When Red Teaming a multinational technology company with an extensive security budget we had to think outside the box in order to leverage new attack pathways to gain a foothold in their environment where typical Red Teaming methodologies simply weren’t viable.
Using readily available hardware and almost no code, we were able to abuse both application protocols and inbuilt applications to gain persistent access via a chained attack across multiple devices to gain system level access to a customer environment.
This talk will focus on a modified real world scenario which included:
Denial of BlueTooth service (conceptual due to legal implications)
Wireless BadUSB
Modified Metasploit for Android
Abuse of Android Debugging Tool (ADB) to gain persistent reverse shell over Mobile Service (not USB)
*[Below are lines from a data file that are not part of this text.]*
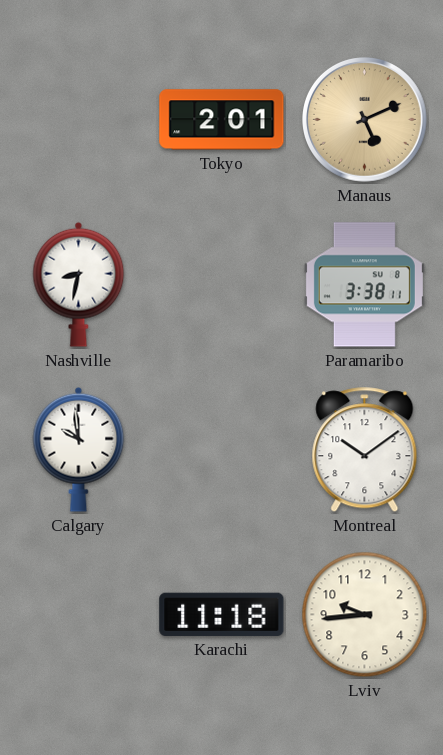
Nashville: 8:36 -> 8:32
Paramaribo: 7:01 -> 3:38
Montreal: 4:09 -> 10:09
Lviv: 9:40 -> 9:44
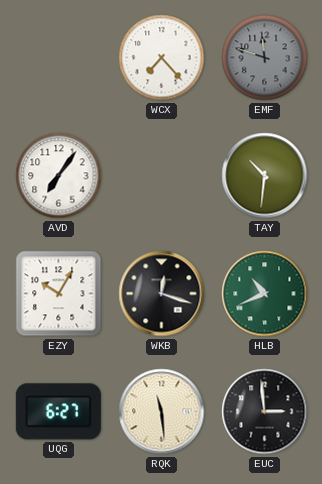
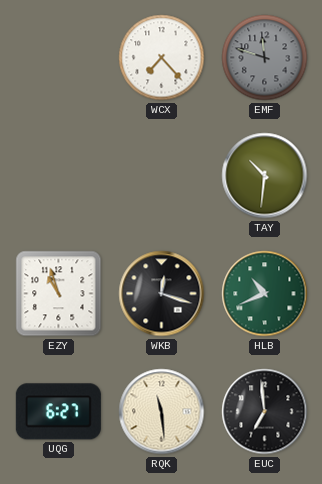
AVD: 7:06 -> none
EZY: 10:05 -> 10:57
EUC: 2:59 -> 6:59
Abuse of ADB for real time screen recording and interaction
Network enumeration via ADB
Using ADB as a pivot for further compromise of the environment
Exfiltration of VPN configuration and subsequent abuse of MFA
Undetectable data exfiltration via mobile service
This talk highlights how devastating attacks are still easily possible with a very low price entry point and virtually undetectable by most Security Tools. This talk will feature a live demo (if the demo gods deem it so) and aim to encourage aspiring penetration testers to think outside of the (Windows) box when approaching their objectives.
Tim is a highly experienced Cybersecurity expert with over two decades in both offensive and defensive cybersecurity, having built & led Incident Response (IR), Red Team, and Blue Team operations and developed technological platforms to revolutionize Incident response at scale.
A Major in the British Army Cyber Reserves, Tim serves as a Subject Matter Expert to the British Ministry of Defence (MoD) specializing in both defensive and offensive security.
Having led hundreds of engagements globally, Tim has a wealth of experience in both defending and exploiting every conceivable industry vertical along with an astute knowledge of what technologies and processes work and where gaps lay in existing solutions and security programs.
Prior to Co-founding ThreatLight, Tim’s career included significant technical and leadership positions in top cybersecurity and technology firms, such as Accenture, Cybereason, Symantec, Airbus and Thales, contributing to his broad knowledge and innovative approach in the field.
Lisa is a seasoned cybersecurity executive with nearly two decades of global experience in high-growth
startups, where she has built business units, delivery functions, and customer-facing teams from the
ground up. She has led go-to-market efforts and driven long-term customer value.
A veteran of the Intelligence Directorate of the Israel Defense Forces, Lisa brings a mission-focused,
outcome-driven mindset shaped by her exposure to high-stakes, complex environments.
She is the CEO and Co-founder of ThreatLight. Previously, she was a founding executive at Cybereason
Japan, helping establish its presence and lead it to market leadership and later served as Global EVP of
Security Services Strategy & Planning, leading the design and growth of Cybereason’s Security services.
Based in Tokyo since 2013, Lisa sits on the Advisory Board of ISIC Japan. Most recently she was named
one of The Most Inspiring Women in Cybersecurity 2025.